Em outubro de 2022, enquanto a invasão à Ucrânia se arrastava por quase dez meses, a organização Centro pelas Liberdades Civis, em Kiev, fundada e dirigida pela ativista ucraniana Oleksandra Matviichuk, recebia o Nobel da Paz — uma das mais altas honrarias concedidas a pessoas que contribuem com o bem da humanidade. Na ocasião, ela dividiu o prêmio com a organização russa Memorial e com o ativista de Belarus e preso político Ales Bialiatski. Em entrevista exclusiva ao Correio, durante viagem a Oslo, nesta terça-feira (23/5), Oleksandra advertiu que a paz não combina com a ocupação militar. Ela cobrou "honestidade e solidariedade" do presidente Luiz Inácio Lula da Silva. Ao citar crimes de guerra documentados por sua ONG, ela lembrou que, ante tantas barbaridades, "políticos de outros países e as próprias nações não podem ficar neutros". "Não se trata de neutralidade, mas de indiferença", advertiu.
Os presidentes Lula e Zelensky não se encontraram em Hiroshima, durante a cúpula do G7. O brasileiro defende uma abordagem focada na paz e critica a prioridade às armas. Como a senhora vê isso?
Os ucranianos precisam da paz muito mais do que qualquer outro. Mas a paz não combina com um invasor em combate. Isso não seria paz. Seria ocupação. A ocupação é algo horrível, é apenas mais uma força da guerra. Sei do que estou falando, pois tenho documentado crimes de guerra por nove anos (desde a anexação da Península da Crimeia). Pessoas que vivem em territórios ocupados estão em uma zona cinza. Elas não têm ferramentas para defender as próprias vidas, suas liberdades, seus bens e seus entes queridos.

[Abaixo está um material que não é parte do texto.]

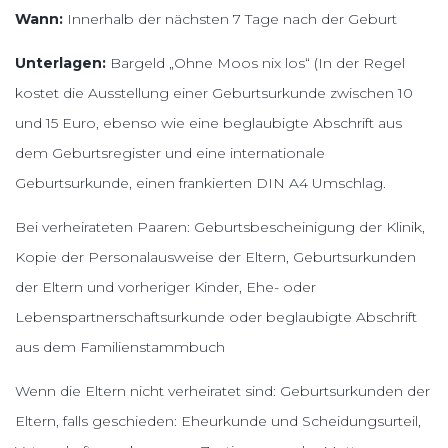
Wann:
Innerhalb der nächsten 7 Tage nach der Geburt
Unterlagen:
Bargeld „Ohne Moos nix los“ (In der Regel
kostet die Ausstellung einer Geburtsurkunde zwischen 10
und 15 Euro, ebenso wie eine beglaubigte Abschrift aus
dem Geburtsregister und eine internationale
Geburtsurkunde, einen frankierten DIN A4 Umschlag.
Bei verheirateten Paaren: Geburtsbescheinigung der Klinik,
Kopie der Personalausweise der Eltern, Geburtsurkunden
der Eltern und vorheriger Kinder, Ehe- oder
Lebenspartnerschaftsurkunde oder beglaubigte Abschrift
aus dem Familienstammbuch
Wenn die Eltern nicht verheiratet sind: Geburtsurkunden der
Eltern, falls geschieden: Eheurkunde und Scheidungsurteil,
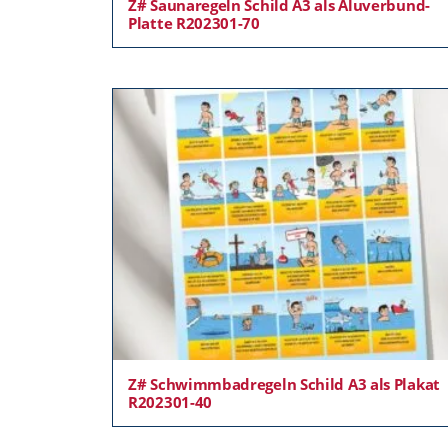
Z# Saunaregeln Schild A3 als Aluverbund-
Platte R202301-70
Z# Schwimmbadregeln Schild A3 als Plakat
R202301-40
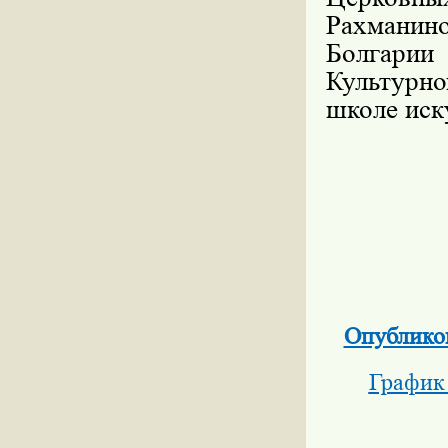
Рахманин
Болгарии
Культурн
школе иск
Опубликов
График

Que tipo de comportamento a senhora espera de Lula e do Brasil em relação à Ucrânia?
Nós esperamos honestidade e solidariedade. O que os russos fazem na Ucrânia é desumano. Vai além de todas as normas de humanidade. Não há propósito militar em forças as pessoas a descerem até os porões, em obrigar civis a se voluntariarem para matá-los. Não existe propósito em assassinar pessoas sobre bicicletas, cujos corpos permanecem jogados nas ruas até o dia da liberação. Nenhum propósito em invadir casas, matar o proprietário e estuprar sua esposa, diante dos olhos do filho de 9 anos. Nenhum propósito em atirar em um garoto de 14 anos à queima-roupa que foi buscar a bola no jardim. Em tais situações, políticos de outros países e as próprias nações não podem ficar neutros. Não se trata de neutralidade, mas de indiferença.
A paz somente será alcançada com mais armas?
Não. Não podemos alcançar a paz apenas usando as armas. O problema está no fato de que a Rússia é um império. Em seu cerne, um império não tem fronteiras. Se um império tem energia, ele se ampliará. Se um império não tem energia, espera o momento de tê-la. Nós podemos nos defender da agressão da Rússia, mas somente quando os russos refletirem sobre sua cultura imperialista e entenderem que não é normal, no século XXI, invadir países vizinhos e matar pessoas que não concordam com a sua ocupação. Isso seria uma paz insustentável.
Que tipo de acordo de paz seria significativo para a Ucrânia neste momento?
Uma paz que seja alinhada com as normas do direito humanitário internacional. Isso significa a restauração da ordem internacional e da integridade territorial da Ucrânia, além do fim da ocupação da Crimeia e de outras regiões ucranianas. Uma paz que forneça justiça para as pessoas afetadas por essa guerra da Rússia contra a Ucrânia.